18. Pains in the periosteum of the long bones, especially the tibiae, worse at night and in bed; at this time the least touch is intolerable.
19. The whole shin is covered with elevated white scabs.
20. Itching and burning in the arms and legs, and on scratching, violent stickings as with needles.
21. The fiery red inflammation of the knuckles of the left foot extends over the instep and calf, and hard tubercles form in the cellular tissue which itch on the slightest touch, and violent burning pains ensue.
22. Blotches break out over the whole body.
23. Eruption — pale red, itching after scratching. The scabs are adherent and depressed in the centre.
24. Ulcers, covered with thick, whitish, yellow scabs, under which thick yellow pus collects.
25. Throbbing around the ulcer, and, encircling it, a bright red areola with burning pain.
26. In the ulcers, burning pain in the evening in bed.
27. Around the ulcers, fiery red areolae, shining like a mirror.
28. Vesicles appear around the ulcers, itching violently and burning like fire. After eight days these vesicles dry up, leaving scabs, the tearing off of which causes great pain and retards the healing.
29. The parts affected, feel on being touched, as if swollen, which is not the case.

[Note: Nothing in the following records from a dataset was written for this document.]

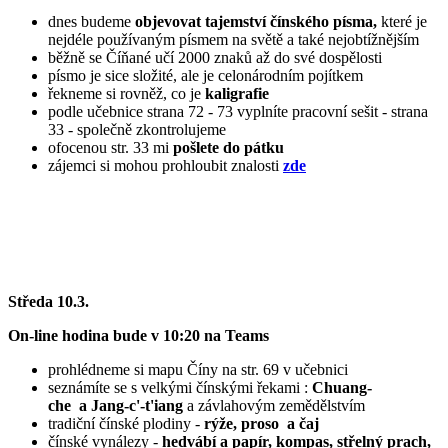
dnes budeme
objevovat tajemství čínského písma,
které je
nejdéle používaným písmem na světě a také nejobtížnějším
běžně se Číňané učí 2000 znaků až do své dospělosti
písmo je sice složité, ale je celonárodním pojítkem
řekneme si rovněž, co je
kaligrafie
podle učebnice strana 72 - 73 vyplníte pracovní sešit - strana
33 - společně zkontrolujeme
ofocenou str. 33 mi
pošlete do pátku
zájemci si mohou prohloubit znalosti
zde
Středa 10.3.
On-line hodina bude v 10:20 na Teams
prohlédneme si mapu Číny na str. 69 v učebnici
seznámíte se s velkými čínskými řekami :
Chuang-
che a Jang-c'-t'iang
a závlahovým zemědělstvím
tradiční čínské plodiny -
rýže, proso a čaj
čínské vynálezy -
hedvábí a papír, kompas, střelný prach,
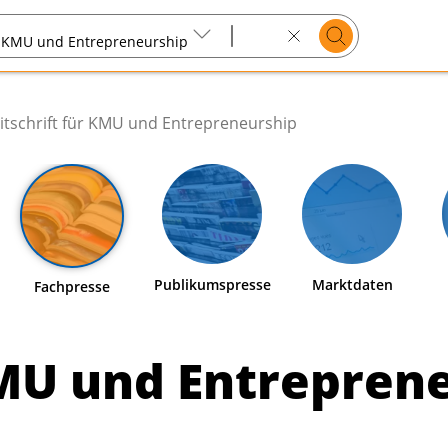
Suchen
ür KMU und Entrepreneurship
Search
text
itschrift für KMU und Entrepreneurship
Publikumspresse
Marktdaten
Fachpresse
 KMU und Entrepren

30. Linen or charpic sticks to the ulcers; when it is torn away they bleed.
These symptoms suggest at once the applicability of Mezereum to Crusta lactea, to various forms of pure Impetigo, and to some of those mercurial or mercurio-syphilitic ulcers on the lower extremities which often prove so difficult to cure. I have frequently had occasion to witness the prompt curative action of Mezereum in these affections, in which I have generally used the 200 potency. This has proved efficacious in cases in which the lower dilutions have been inert.
Ulcers with an areola, sensitive and easily bleeding, painful at night — the pus tends to form an adherent scab, under which a quantity of pus collects. A close relationship is shown by these symptoms to exist between Mezereum and Arsenicum, Asafetida, and Mercurius.